The plasma probe is applied to an extracted tooth
Though it looks like a tiny purple blowtorch, a pencil-sized plume of plasma on the tip of a small probe remains at room temperature as it swiftly dismantles tough bacterial colonies deep inside a human tooth. But it’s not another futuristic product of George Lucas’ imagination. It’s the exciting work of USC School of Dentistry and Viterbi School of Engineering researchers looking for new ways to safely fight tenacious biofilm infections in patients – and it could revolutionize many facets of medicine.
Two of the study’s authors are Chunqi Jiang, a research assistant professor in the Ming Hsieh Department of Electrical Engineering-Electrophysics, and Parish Sedghizadeh, assistant professor of clinical dentistry and Director of the USC Center for Biofilms.
Sedghizadeh explained that biofilms are complex colonies of bacteria suspended in a slimy matrix that grants them added protection from conventional antibiotics. Biofilms are responsible for many hard-to-fight infections in the mouth and elsewhere. But in the study, biofilms cultivated in the root canal of extracted human teeth were easily destroyed with the plasma dental probe, as evidenced by scanning electron microscope images of near-pristine tooth surfaces after plasma treatment.
Plasma, the fourth state of matter, consists of electrons, ions, and neutral species and is the most common form found in space, stars, and lightning, Jiang said. But while many natural plasmas are hot, or thermal, the probe developed for the study is a non-thermal, room temperature plasma that’s safe to touch. The researchers placed temperature sensors on the extracted teeth before treatment and found that the temperature of the tooth increased for just five degrees after 10 minutes of exposure to the plasma, Jiang said.
The cooler nature of the experimental plasma comes from its pulsed power supply. Instead of employing a steady stream of energy to the probe, the pulsed power supply sends 100-nanosecond pulses of several kilovolts to the probe once every millisecond, with an average power less than 2 Watts, Jiang said.
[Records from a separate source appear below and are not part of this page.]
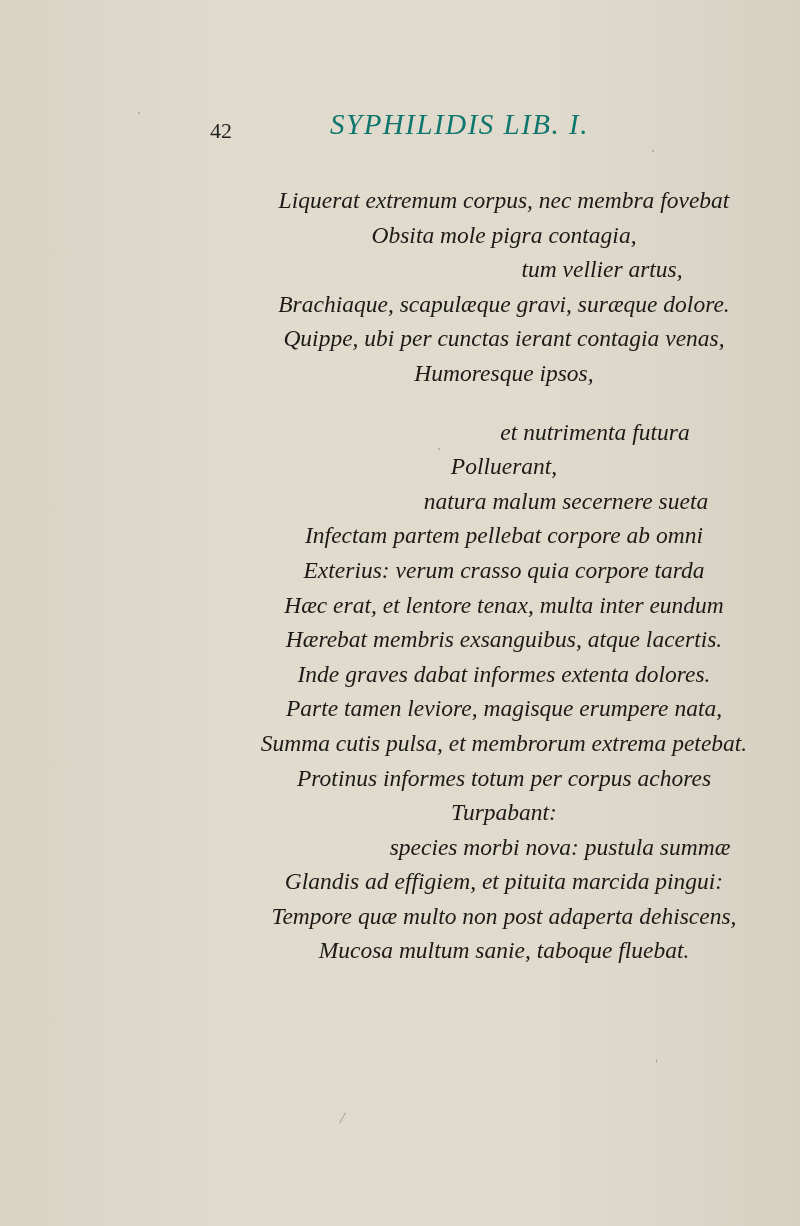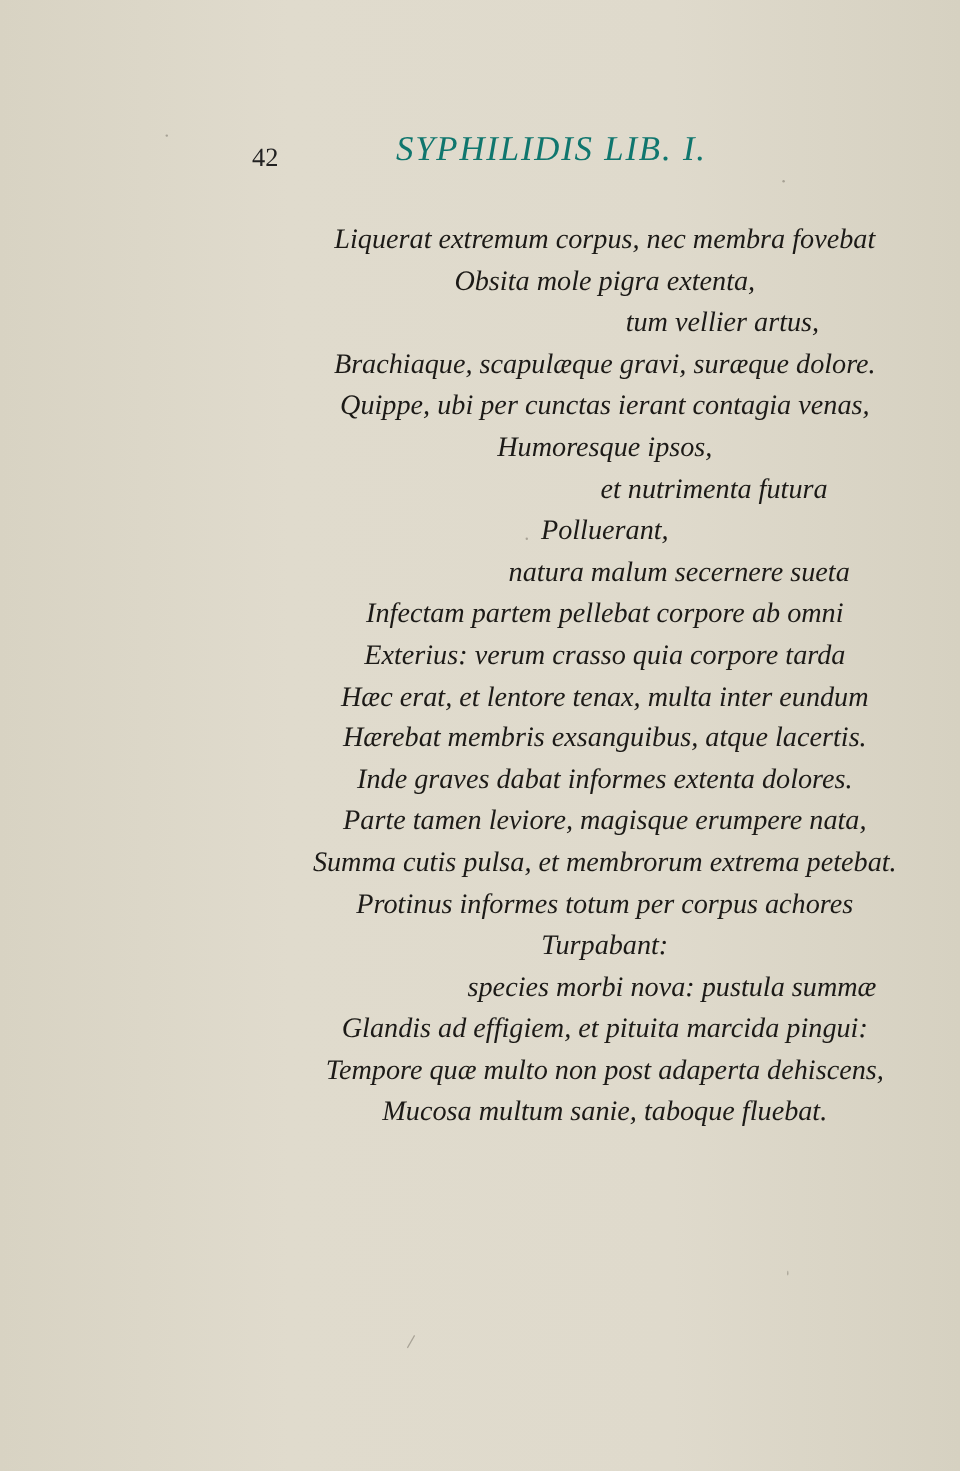--- a/index.html
+++ b/index.html
@@ -77,26 +77,26 @@
 <body>
 
 <div class="page">
   <div class="running-head">
     <span class="page-number">42</span>
     <span class="book-title">SYPHILIDIS LIB. I.</span>
   </div>
 
   <div class="verse">
     <div class="verse-line">Liquerat extremum corpus, nec membra fovebat</div>
-    <div class="verse-line">Obsita mole pigra extenta,</div>
+    <div class="verse-line">Obsita mole pigra contagia,</div>
     <div class="verse-line" style="padding-left: 196px;">tum vellier artus,</div>
     <div class="verse-line">Brachiaque, scapulæque gravi, suræque dolore.</div>
     <div class="verse-line">Quippe, ubi per cunctas ierant contagia venas,</div>
     <div class="verse-line">Humoresque ipsos,</div>
-    <div class="verse-line" style="padding-left: 182px;">et nutrimenta futura</div>
+    <div class="verse-line" style="padding-left: 182px; margin-top: 24px;">et nutrimenta futura</div>
     <div class="verse-line">Polluerant,</div>
     <div class="verse-line" style="padding-left: 124px;">natura malum secernere sueta</div>
     <div class="verse-line">Infectam partem pellebat corpore ab omni</div>
     <div class="verse-line">Exterius: verum crasso quia corpore tarda</div>
     <div class="verse-line">Hæc erat, et lentore tenax, multa inter eundum</div>
     <div class="verse-line">Hærebat membris exsanguibus, atque lacertis.</div>
     <div class="verse-line">Inde graves dabat informes extenta dolores.</div>
     <div class="verse-line">Parte tamen leviore, magisque erumpere nata,</div>
     <div class="verse-line">Summa cutis pulsa, et membrorum extrema petebat.</div>
     <div class="verse-line">Protinus informes totum per corpus achores</div>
“Atomic oxygen [a single atom of oxygen, instead of the more common O2 molecule] appears to be the antibacterial agent,” according to plasma emission spectroscopy obtained during the experiments, she said.
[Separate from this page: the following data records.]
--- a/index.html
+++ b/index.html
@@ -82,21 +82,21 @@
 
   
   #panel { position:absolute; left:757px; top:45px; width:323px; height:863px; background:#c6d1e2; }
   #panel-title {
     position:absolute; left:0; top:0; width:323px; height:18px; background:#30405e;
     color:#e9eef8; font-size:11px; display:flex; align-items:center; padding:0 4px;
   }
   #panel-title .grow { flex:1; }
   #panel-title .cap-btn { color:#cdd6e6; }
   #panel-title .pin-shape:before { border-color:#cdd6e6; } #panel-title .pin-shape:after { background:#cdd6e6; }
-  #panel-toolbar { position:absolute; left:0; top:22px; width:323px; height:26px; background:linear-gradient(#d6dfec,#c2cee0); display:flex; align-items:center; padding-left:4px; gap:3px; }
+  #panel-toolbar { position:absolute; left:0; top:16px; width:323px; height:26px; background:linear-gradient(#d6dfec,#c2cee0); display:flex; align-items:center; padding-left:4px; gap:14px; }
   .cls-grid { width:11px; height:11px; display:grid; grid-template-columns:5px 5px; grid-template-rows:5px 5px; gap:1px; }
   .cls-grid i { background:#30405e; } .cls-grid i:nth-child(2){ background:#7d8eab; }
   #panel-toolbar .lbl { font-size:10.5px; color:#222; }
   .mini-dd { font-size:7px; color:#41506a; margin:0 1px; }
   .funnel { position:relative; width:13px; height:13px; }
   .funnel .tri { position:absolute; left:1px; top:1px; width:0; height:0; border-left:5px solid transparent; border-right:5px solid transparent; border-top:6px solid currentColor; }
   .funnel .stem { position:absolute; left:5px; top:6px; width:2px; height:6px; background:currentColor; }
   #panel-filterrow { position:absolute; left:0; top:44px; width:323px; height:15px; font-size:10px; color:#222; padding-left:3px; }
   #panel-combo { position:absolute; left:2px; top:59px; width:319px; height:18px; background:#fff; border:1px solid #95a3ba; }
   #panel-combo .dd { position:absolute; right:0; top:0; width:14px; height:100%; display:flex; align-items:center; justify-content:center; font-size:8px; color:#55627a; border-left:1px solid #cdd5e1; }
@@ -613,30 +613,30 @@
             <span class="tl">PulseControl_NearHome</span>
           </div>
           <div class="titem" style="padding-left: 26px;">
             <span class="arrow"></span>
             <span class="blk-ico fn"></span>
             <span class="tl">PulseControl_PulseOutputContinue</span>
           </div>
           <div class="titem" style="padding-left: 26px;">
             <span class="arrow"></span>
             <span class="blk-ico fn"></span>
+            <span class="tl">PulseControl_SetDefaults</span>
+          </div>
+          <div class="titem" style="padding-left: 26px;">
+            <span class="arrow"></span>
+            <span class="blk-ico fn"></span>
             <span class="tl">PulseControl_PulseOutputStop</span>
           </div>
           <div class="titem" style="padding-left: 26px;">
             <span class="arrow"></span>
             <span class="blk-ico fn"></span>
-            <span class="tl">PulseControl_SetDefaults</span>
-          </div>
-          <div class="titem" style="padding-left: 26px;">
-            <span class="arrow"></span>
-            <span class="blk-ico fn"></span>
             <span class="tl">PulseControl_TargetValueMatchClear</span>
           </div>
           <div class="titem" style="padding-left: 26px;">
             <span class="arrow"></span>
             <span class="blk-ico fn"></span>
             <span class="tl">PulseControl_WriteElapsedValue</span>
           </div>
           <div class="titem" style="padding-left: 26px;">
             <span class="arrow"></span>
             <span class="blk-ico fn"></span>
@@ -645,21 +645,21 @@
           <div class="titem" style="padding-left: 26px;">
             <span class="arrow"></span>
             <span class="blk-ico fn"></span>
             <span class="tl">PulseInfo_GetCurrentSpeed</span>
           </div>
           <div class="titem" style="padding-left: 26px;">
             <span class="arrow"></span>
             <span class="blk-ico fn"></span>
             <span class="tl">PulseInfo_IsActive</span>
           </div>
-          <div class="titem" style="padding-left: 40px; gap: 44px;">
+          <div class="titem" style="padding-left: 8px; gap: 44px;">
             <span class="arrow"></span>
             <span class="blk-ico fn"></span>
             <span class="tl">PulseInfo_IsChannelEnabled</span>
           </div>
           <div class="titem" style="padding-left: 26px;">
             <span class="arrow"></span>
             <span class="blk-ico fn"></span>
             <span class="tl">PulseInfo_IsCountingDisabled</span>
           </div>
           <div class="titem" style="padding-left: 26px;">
Sedghizadeh said the oxygen free radicals might be disrupting the cellular membranes of the biofilms in order to cause their demise and that the plasma plume’s adjustable, fluid reach allowed the disinfection to occur even in the hardest-to-reach areas of the root canal.
Given that preliminary research indicates that non-thermal plasma is safe for surrounding tissues, Sedghizadeh said he was optimistic about its future dental and medical uses. Much like the spread of laser technology from research and surgical applications to routine clinical and consumer uses, plasma could change everything; especially since nonthermal plasmas don’t harbor the risks of tissue burns and eye damage that lasers do, he said.
“Plasma is the future,” Sedghizadeh said. “It’s been used before for other sterilization purposes but not for clinical medical applications, and we hope to be the first to apply it in a clinical setting.”
“We believe we’re the first team to apply plasma for biofilm disinfection in root canals,” Jiang added. “This collaboration is very unique. We’re attacking frontier problems, and we’re happy to be broadening our fields.”